# Start of DATA SUPPLIED

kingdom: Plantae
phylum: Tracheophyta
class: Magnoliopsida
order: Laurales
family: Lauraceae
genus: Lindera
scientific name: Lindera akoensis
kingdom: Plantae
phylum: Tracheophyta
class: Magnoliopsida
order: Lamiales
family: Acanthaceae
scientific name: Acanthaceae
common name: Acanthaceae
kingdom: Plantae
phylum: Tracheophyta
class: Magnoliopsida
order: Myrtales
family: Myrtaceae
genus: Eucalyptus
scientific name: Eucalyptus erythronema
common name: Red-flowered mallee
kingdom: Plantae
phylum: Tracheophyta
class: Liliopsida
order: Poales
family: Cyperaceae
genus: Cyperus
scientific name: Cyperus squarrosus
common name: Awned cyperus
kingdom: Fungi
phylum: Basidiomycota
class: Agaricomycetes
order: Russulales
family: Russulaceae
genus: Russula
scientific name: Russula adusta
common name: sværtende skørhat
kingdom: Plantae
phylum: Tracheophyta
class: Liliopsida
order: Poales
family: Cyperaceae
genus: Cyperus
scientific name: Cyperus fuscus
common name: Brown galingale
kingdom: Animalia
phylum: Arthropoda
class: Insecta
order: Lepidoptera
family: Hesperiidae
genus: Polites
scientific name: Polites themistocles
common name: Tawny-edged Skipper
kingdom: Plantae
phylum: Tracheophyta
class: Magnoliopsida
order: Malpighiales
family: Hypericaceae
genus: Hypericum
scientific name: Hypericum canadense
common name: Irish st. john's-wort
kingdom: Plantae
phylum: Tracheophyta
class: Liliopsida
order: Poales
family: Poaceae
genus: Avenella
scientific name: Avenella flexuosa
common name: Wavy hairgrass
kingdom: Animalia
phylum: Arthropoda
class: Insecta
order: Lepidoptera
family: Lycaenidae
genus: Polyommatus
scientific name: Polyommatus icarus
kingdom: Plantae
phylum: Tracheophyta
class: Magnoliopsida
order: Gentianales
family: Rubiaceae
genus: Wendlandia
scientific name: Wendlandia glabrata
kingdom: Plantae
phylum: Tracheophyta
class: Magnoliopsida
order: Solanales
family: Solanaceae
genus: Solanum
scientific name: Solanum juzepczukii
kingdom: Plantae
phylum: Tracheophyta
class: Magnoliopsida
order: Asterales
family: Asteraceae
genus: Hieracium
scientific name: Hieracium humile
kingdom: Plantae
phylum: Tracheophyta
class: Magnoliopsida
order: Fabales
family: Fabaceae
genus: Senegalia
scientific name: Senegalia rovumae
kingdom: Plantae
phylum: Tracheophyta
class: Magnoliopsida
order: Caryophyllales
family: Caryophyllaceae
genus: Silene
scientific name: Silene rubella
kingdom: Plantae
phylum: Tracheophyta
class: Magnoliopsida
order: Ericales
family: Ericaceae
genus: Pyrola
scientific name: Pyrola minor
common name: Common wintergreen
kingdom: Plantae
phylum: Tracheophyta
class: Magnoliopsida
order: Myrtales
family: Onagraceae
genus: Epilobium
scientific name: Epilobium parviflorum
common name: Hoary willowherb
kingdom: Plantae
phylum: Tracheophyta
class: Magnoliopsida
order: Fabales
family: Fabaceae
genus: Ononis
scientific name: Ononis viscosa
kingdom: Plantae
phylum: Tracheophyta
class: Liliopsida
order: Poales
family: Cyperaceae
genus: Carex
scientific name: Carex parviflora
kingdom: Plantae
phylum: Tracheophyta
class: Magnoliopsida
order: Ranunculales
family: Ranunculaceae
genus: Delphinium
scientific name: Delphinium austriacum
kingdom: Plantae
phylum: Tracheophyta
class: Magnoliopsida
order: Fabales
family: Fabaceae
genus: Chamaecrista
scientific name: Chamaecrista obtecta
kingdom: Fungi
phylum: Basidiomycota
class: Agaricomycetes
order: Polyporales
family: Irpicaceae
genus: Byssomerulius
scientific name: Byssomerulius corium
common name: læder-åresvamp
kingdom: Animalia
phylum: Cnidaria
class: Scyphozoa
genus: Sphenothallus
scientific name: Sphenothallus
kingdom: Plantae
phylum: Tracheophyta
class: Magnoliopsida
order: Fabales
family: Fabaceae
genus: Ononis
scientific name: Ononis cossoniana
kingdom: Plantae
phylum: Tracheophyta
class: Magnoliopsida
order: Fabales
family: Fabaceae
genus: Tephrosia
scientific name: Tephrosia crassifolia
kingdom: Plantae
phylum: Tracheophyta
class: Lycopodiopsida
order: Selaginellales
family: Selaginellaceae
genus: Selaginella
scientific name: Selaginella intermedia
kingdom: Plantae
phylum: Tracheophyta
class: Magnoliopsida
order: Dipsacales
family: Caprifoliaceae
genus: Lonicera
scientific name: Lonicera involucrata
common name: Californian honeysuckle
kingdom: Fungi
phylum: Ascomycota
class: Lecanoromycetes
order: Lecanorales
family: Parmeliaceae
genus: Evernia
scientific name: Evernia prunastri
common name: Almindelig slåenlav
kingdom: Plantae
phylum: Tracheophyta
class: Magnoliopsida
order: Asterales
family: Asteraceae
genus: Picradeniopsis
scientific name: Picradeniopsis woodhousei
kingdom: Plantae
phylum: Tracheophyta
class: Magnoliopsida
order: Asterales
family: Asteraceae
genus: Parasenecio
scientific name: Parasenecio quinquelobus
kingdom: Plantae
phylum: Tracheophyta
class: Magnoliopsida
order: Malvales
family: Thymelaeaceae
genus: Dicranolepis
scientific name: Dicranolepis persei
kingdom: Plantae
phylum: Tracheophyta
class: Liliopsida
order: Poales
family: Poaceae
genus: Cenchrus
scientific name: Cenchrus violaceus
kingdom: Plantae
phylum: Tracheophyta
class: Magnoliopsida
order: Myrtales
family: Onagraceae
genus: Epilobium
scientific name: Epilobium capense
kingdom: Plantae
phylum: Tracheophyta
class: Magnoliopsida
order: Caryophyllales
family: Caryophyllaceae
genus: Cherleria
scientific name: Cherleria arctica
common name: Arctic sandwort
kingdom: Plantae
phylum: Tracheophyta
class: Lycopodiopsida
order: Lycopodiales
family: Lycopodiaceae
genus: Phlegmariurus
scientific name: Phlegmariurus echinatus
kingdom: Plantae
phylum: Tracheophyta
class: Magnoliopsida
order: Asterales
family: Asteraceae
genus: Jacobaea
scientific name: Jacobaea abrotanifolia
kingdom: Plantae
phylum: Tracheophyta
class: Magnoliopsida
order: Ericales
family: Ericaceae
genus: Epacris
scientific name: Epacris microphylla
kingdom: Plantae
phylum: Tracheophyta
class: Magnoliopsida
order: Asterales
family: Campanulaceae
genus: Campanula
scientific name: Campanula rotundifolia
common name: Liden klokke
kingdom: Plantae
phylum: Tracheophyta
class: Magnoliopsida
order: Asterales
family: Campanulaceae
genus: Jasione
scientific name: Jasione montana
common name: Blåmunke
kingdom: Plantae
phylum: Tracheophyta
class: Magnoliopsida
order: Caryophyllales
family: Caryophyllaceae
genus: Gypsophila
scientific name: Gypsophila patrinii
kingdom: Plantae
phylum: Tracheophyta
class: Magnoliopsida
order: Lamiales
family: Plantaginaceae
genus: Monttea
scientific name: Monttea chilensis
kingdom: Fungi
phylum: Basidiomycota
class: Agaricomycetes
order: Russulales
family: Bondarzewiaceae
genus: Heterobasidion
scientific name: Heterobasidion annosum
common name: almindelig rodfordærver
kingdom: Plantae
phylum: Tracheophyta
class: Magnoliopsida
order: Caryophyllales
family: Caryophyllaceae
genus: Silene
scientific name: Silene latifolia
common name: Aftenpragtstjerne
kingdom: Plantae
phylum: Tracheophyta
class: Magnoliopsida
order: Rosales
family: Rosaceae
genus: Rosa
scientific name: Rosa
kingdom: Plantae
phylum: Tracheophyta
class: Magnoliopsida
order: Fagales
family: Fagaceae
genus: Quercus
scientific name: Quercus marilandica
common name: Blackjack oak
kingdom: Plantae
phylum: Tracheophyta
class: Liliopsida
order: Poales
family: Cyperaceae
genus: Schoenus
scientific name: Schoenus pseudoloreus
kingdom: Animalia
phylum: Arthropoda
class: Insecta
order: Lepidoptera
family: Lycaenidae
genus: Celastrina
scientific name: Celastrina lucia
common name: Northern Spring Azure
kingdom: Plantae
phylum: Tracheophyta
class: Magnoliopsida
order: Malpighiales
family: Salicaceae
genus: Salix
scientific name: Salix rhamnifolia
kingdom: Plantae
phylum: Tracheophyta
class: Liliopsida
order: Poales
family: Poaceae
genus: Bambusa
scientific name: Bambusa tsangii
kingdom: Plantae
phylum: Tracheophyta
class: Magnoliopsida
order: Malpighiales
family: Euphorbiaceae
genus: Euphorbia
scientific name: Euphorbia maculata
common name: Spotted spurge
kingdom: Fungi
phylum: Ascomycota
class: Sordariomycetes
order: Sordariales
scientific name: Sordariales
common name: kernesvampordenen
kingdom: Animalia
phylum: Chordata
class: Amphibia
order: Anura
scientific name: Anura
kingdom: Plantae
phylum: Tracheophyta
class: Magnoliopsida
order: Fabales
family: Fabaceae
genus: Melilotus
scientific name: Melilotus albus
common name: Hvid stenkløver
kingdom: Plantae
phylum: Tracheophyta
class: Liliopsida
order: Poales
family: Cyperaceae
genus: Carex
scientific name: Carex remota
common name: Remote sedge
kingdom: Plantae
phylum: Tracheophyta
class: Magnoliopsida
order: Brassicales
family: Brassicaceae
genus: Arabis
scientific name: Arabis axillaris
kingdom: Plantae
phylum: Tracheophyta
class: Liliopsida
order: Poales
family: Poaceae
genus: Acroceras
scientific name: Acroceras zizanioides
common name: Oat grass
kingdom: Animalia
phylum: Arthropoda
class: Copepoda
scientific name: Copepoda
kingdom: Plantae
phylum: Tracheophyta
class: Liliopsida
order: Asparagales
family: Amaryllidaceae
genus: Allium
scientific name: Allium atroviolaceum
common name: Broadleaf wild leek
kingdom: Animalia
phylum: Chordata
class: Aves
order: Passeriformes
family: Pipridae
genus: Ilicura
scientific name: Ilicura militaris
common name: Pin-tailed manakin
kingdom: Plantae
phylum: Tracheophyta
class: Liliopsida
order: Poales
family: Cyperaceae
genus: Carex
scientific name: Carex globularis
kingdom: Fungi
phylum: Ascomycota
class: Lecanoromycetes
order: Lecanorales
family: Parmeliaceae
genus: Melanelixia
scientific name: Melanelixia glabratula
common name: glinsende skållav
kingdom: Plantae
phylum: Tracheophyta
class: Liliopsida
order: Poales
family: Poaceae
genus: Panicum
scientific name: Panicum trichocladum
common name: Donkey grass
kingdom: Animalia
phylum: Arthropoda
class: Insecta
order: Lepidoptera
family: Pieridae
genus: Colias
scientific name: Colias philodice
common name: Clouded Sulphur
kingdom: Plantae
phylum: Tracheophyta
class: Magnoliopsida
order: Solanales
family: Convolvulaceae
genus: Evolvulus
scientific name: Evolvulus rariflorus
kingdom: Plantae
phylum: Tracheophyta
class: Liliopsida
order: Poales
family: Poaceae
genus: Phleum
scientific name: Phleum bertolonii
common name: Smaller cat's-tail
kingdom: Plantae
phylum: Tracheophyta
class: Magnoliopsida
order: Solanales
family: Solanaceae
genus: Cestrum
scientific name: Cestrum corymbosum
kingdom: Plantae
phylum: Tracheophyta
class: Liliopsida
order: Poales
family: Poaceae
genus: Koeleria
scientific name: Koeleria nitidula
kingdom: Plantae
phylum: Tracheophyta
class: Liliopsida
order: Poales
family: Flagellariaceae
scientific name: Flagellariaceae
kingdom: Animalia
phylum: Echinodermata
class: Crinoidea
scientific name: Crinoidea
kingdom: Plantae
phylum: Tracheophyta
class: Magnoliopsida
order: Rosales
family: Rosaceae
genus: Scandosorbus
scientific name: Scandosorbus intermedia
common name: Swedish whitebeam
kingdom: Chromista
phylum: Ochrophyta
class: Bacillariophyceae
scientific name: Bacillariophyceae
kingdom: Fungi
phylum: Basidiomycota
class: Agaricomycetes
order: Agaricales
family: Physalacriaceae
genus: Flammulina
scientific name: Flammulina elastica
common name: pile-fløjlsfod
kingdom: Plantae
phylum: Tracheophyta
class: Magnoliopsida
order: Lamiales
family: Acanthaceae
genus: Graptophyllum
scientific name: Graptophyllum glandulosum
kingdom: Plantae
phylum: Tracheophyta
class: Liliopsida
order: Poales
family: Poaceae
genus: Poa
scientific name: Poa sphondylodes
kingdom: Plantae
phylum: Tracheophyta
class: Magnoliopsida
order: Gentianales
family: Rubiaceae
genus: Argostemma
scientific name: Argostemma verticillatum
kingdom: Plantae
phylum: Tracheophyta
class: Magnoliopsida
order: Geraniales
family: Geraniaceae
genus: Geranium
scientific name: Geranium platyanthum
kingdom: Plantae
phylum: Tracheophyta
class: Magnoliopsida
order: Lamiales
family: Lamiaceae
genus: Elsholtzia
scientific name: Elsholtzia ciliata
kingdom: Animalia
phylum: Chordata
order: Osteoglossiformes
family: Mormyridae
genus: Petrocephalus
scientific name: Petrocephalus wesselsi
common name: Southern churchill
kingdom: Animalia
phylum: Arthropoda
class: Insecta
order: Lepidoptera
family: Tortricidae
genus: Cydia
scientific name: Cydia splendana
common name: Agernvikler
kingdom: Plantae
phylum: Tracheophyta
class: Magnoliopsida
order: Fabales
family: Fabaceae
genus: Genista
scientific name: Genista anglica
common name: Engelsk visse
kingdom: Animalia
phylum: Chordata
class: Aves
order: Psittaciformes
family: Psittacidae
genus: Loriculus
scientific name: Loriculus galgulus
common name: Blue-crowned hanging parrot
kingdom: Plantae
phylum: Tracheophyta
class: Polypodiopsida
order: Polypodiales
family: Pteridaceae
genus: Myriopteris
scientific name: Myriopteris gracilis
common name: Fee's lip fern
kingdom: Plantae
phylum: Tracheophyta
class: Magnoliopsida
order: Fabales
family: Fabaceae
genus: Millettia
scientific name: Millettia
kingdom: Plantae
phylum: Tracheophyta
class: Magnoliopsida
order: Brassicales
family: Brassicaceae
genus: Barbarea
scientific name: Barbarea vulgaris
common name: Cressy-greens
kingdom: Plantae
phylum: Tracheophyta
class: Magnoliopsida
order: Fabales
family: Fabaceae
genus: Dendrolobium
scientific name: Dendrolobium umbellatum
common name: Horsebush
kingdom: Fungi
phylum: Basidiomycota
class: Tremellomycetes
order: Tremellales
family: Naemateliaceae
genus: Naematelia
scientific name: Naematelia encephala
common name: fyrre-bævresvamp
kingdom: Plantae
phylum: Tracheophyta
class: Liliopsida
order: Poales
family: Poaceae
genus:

# End of DATA SUPPLIED

▶ _EXERCISE BRIEF_
Rewrite the part of the data that opens with the line containing "class: Amphibia" and closes with the line containing "scientific name: Arabis axillaris", putting "species name" wherever "scientific name" appears and changing nothing else. Give only those lines.

▶ _RESULT OF THE EXERCISE_
class: Amphibia
order: Anura
species name: Anura
kingdom: Plantae
phylum: Tracheophyta
class: Magnoliopsida
order: Fabales
family: Fabaceae
genus: Melilotus
species name: Melilotus albus
common name: Hvid stenkløver
kingdom: Plantae
phylum: Tracheophyta
class: Liliopsida
order: Poales
family: Cyperaceae
genus: Carex
species name: Carex remota
common name: Remote sedge
kingdom: Plantae
phylum: Tracheophyta
class: Magnoliopsida
order: Brassicales
family: Brassicaceae
genus: Arabis
species name: Arabis axillaris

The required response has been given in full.